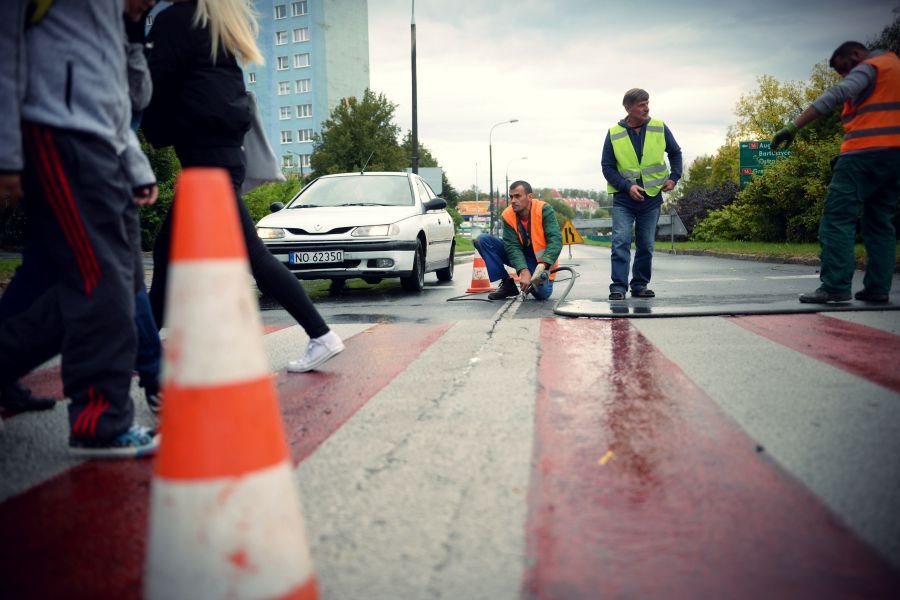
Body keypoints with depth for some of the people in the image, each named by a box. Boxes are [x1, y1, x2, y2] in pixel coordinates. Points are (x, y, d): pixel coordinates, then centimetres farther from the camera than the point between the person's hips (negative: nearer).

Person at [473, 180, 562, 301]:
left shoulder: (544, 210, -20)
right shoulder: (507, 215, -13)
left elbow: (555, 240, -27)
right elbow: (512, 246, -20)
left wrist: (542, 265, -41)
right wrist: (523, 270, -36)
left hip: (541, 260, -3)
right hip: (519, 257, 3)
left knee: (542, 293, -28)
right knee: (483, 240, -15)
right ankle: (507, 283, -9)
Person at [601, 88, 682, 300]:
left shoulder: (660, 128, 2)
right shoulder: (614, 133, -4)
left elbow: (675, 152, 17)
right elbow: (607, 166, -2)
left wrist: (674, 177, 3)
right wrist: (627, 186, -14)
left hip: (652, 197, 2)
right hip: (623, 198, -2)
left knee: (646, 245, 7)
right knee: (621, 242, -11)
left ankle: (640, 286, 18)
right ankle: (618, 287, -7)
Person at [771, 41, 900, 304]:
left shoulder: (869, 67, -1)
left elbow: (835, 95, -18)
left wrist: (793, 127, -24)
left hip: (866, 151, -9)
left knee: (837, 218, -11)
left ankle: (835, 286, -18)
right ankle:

Problem description
Every line that holds the word "elbow" should be copied from the listing.

Result
left elbow: (555, 240, -27)
right elbow: (512, 246, -20)
left elbow: (675, 152, 17)
right elbow: (607, 166, -2)
left elbow: (835, 95, -18)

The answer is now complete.